These chicken taco bowls are fun and fast to make, perfect for a midweek dinner with a bit of a fiesta feel.
There is something about eating the bowl your food comes in that children just love, so this is a great family dish. If the sriracha ketchup is too hot for your kids, use regular ketchup instead and serve classic sriracha sauce on the side, which people can add over the top as they like. And while it's great for kids, it's also good for anyone on a low calorie diet, at only 288 per serving. This recipe serves four, but if your family is larger, you can literally just multiply all the ingredients.
- 1 corn on the cob
- 1tsp olive oil
- 4 corn tortillas
- 200g cooked chicken breast
- Handful fresh coriander
- Zest and juice 1 lime, plus the juice ½-1 lime
- 4 jalapeños, chopped
- 2tbsp light mayonnaise
- 1tsp Heinz Sriracha Ketchup
- ½-1 iceberg lettuce, shredded
- Heat the oven to 200ºC/400ºF/Gas 6.
- Brush the corn with oil and fry in a non-stick pan until tender and charred, then cut away the kernels with a knife.
- Heat the corn tortillas in the oven, one at a time, until just coloured. Mould each one over a glass Kilner jar or tumbler to make a ‘bowl’ – you will need to wear clean oven gloves or use a clean tea towel. Leave too cool and harden.

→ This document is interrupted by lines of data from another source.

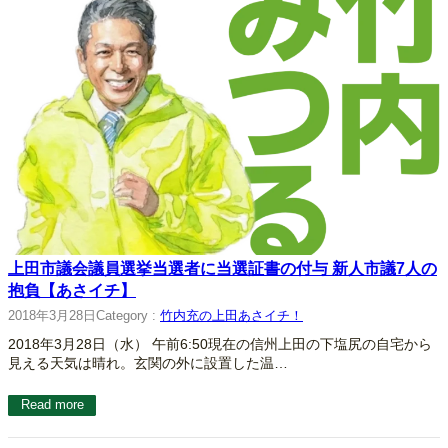
上田市議会議員選挙当選者に当選証書の付与 新人市議7人の
抱負【あさイチ】
2018年3月28日
Category :
竹内充の上田あさイチ！
2018年3月28日（水） 午前6:50現在の信州上田の下塩尻の自宅から
見える天気は晴れ。玄関の外に設置した温…
Read more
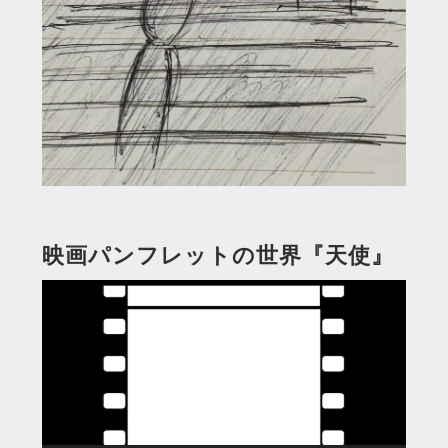
映画パンフレットの世界『天使』
動
画
プ
レ
ー
ヤ
ー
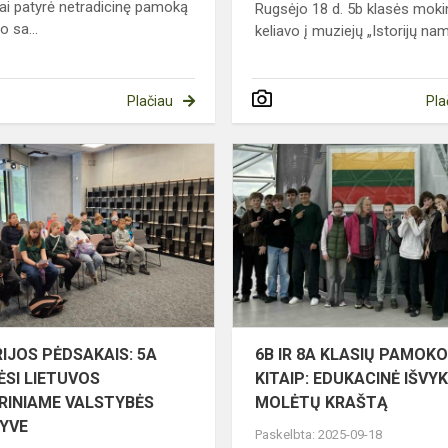
ai patyrė netradicinę pamoką
Rugsėjo 18 d. 5b klasės mokin
o sa...
keliavo į muziejų „Istorijų nam
Plačiau
Pla
ISTORIJOS
PĖDSAKAIS:
5A
LANKĖSI
LIETUVOS
CENTRINIAME
VALSTY...
IJOS PĖDSAKAIS: 5A
6B IR 8A KLASIŲ PAMOK
ĖSI LIETUVOS
KITAIP: EDUKACINĖ IŠVYK
RINIAME VALSTYBĖS
MOLĖTŲ KRAŠTĄ
YVE
Paskelbta: 2025-09-18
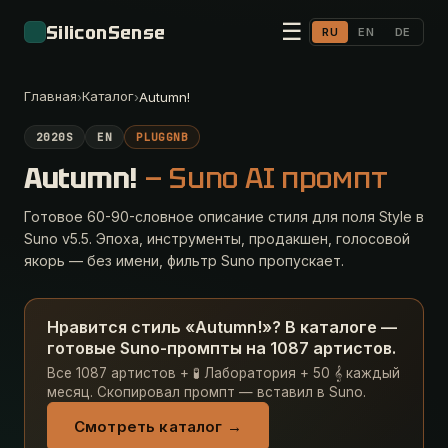
☰
SiliconSense
RU
EN
DE
Главная
Каталог
›
›
Autumn!
2020S
EN
PLUGGNB
Autumn!
— Suno AI промпт
Готовое 60-90-словное описание стиля для поля Style в
Suno v5.5. Эпоха, инструменты, продакшен, голосовой
якорь — без имени, фильтр Suno пропускает.
Нравится стиль «Autumn!»? В каталоге —
готовые Suno-промпты на 1087 артистов.
Все 1087 артистов + 🧪 Лаборатория + 50 𝄞 каждый
месяц. Скопировал промпт — вставил в Suno.
Смотреть каталог →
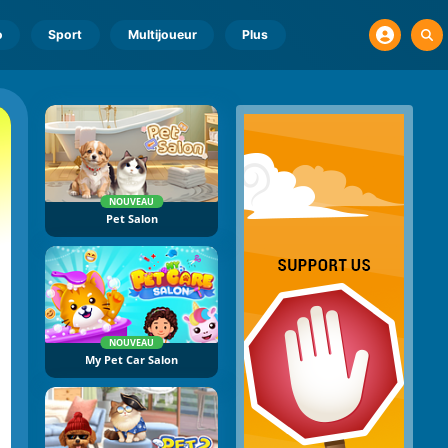
o
Sport
Multijoueur
Plus
NOUVEAU
Pet Salon
NOUVEAU
My Pet Car Salon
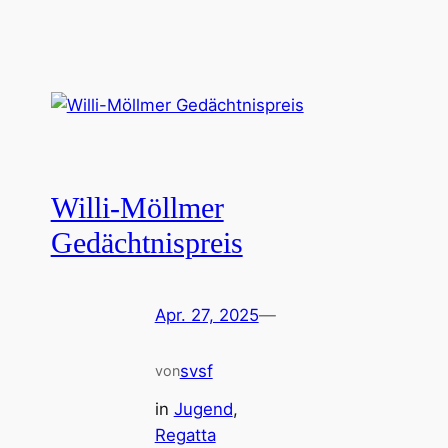
Willi-Möllmer
Gedächtnispreis
Apr. 27, 2025
—
svsf
von
in
Jugend
, 
Regatta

- Shred the chicken and put in a bowl with the coriander, zest and juice of 1 lime and jalapeños, and season. Make a dressing by mixing the mayonnaise, ketchup and juice of ½ lime with a little water, then toss through the shredded chicken mix.
- Arrange the lettuce in the bottom of the taco bowls and top with the chicken and dressing mixture.
Top tips for making chicken taco bowls
Fancy fish tacos instead? Swap the chicken for 8 cooked fish fingers, sliced on the diagonal.